Consequences of Hiring Unlicensed Contractors
When hiring a contractor for a job within the Fire Industry, as a consumer you trust the company you have hired. The issue that can arise is the business may not hold the appropriate licences for the job. Operating a construction business without the right licence for a particular job is not only illegal and unethical; it can also cost you the consumer more than you expect. Why would a business do this if it is illegal? Simply because the consumer is unaware of the issue and will not check. To shed some light on the situation, we will look into the dangers of unlicensed contracting. We'll also go over the unlicensed contractor fines and any other penalties or costs you might face.
What Is Building Work?
According to Section 42(1) of the Queensland Building and Construction Commission Act 1991 ('QBCC Act'):
“a person must not carry out, or undertake to carry out, building work unless the person holds a contractor’s licence of the appropriate class...”
The definition of construction work is broad, and it includes the expected work of:
the erection or construction of a structure;
a building's renovation, alteration, extension, improvement, or repair
lighting, heating, ventilation, air conditioning, water supply, sewerage, or drainage in relation to a building;
fire protection work;
carrying out a final building inspection;
building termite management systems;
Building work performed by an unlicensed person is illegal and has serious consequences for anyone who hires an unlicensed person to do building work.
Fire Protection Licensing Changes in Queensland
The Queensland Building and Construction Commission Regulation 2018 (QBCC Regulation) was amended on May 1, 2021, and the following changes were made:
reducing the number of different types and classes of fire protection licences
updating credentials in order to obtain a fire protection licence
simplifying the scopes of work for each type of fire protection licence
The outcome of these licence remodelling was to make building occupants in Queensland safer as a result of the changes, and fire protection licensees should have a clearer regulatory framework.
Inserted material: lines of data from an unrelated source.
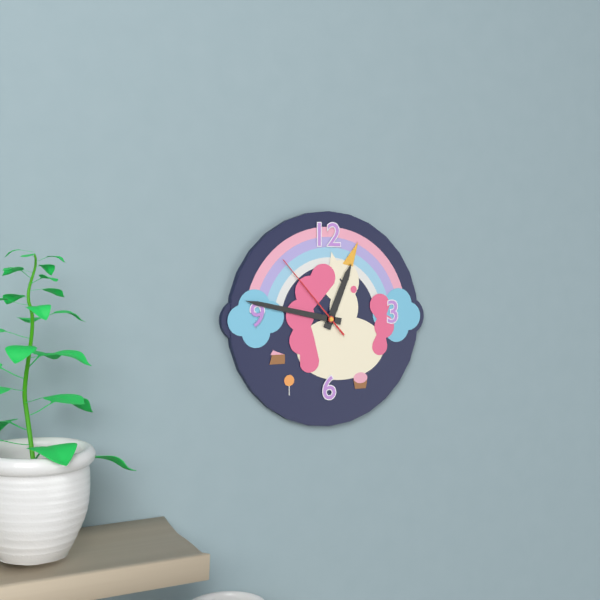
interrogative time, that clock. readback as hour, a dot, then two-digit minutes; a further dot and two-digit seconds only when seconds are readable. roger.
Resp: 12.47.53
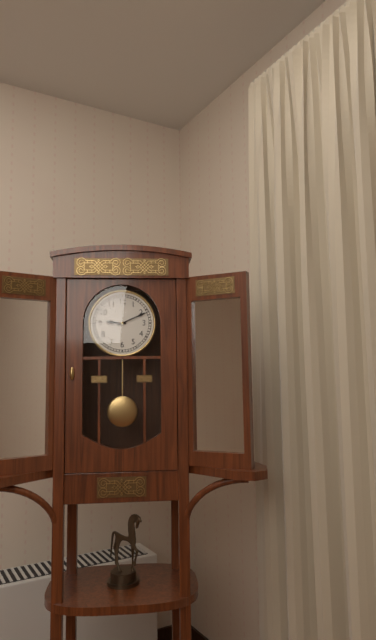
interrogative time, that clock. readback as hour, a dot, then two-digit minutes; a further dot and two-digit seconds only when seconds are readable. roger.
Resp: 9.11
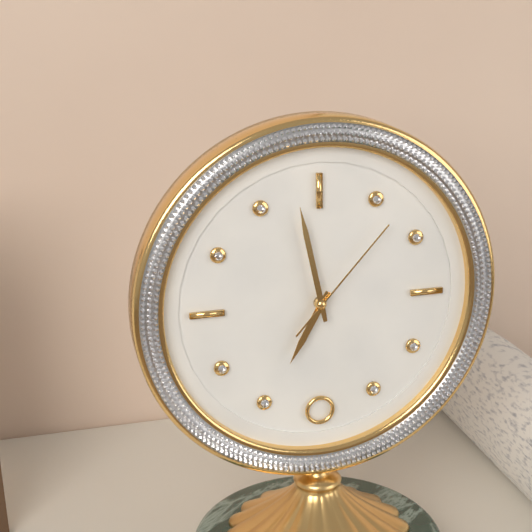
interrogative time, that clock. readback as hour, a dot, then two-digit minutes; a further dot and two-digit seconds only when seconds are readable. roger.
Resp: 6.58.07
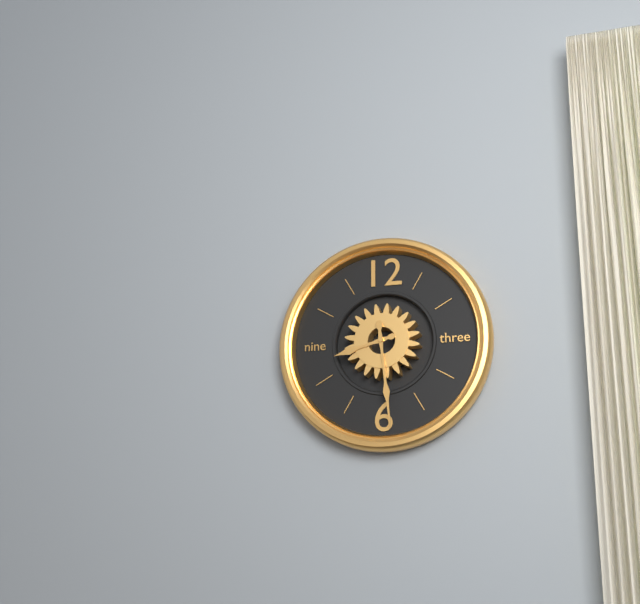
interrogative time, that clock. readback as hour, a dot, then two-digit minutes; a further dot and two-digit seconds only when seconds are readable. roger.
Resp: 8.29
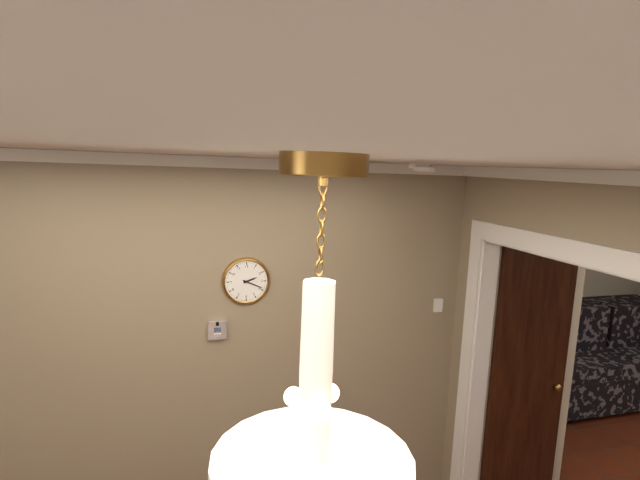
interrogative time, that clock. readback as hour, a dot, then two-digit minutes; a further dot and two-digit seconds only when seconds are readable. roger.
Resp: 2.19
However, we are finding that these changes are not actually having the required effect, especially as we find more unlicensed contractors performing works outside their allowed scope.
Penalties for Unlicensed Building Work
If such a person is found to have performed building work without the necessary licence, their right to payment is limited to the amounts specified in the QBCC Act, and no profit can be claimed.
Unlicensed building work is a violation of the QBCC Act, punishable by a fine of up to:
For the first offence, the penalty is 250 penalty units ($33,362.50).
For the second offence, the penalty is 300 penalty units ($40,035.00).
For a third or subsequent offence, or if the work is also tier 1 defective work (which is also a crime), the penalty is 350 penalty units ($46,707.50)1 or up to one year in prison.
But the consequences do not end there…
Isn't it true that there's nothing worse than doing work and not getting paid for it?
This is exactly what can happen if you perform work without the necessary licence.
A person who performs building work without a licence is not entitled to be paid for it, according to section 42(3) of the Queensland Building and Construction Commission Act ('QBCC Act'). There are some exceptions, such as the ability to claim payment for the actual cost of materials and labour required to complete the work.
Unlicensed contractors are not eligible for payment for the following:
The provision of your own labour;
Material and labour costs that were not incurred in a reasonable manner;
A sum greater than what you agreed to pay for the construction work; and
Any sum that can reasonably be considered to be for your direct or indirect benefit.
Consequences for the Client
The most important effect of hiring an unlicensed contractor for your building or fire protection work is the risk of getting non-quality or non-compliant work. Licences are designed to ensure that the contractor working on your specific project has the right expertise and knowledge to perform the work correctly and safely. Without these licences, you lose that guarantee.
You might also be fined if the unlicensed work you commissioned resulted in danger to others. For instance, a Queensland company was fined for hiring an unlicensed technician to perform fire protection work, which resulted in the release of the regulated fire extinguishing agent and synthetic greenhouse gas, HFC-227ea.
The unlicensed technician was permitted to work on a tugboat's fire suppression system, resulting in the release of 247 kg of HFC-227ea into the atmosphere. This equates to more than 795 tonnes of CO2 emissions.
The company was found to have violated the terms of the regulations' Extinguishing Agent Trading Authorisation.
The company was issued a $13,320 infringement notice for engaging in conduct that resulted in the extinguishing agent being released into the atmosphere, as well as a $444 infringement notice for failing to implement a risk management plan.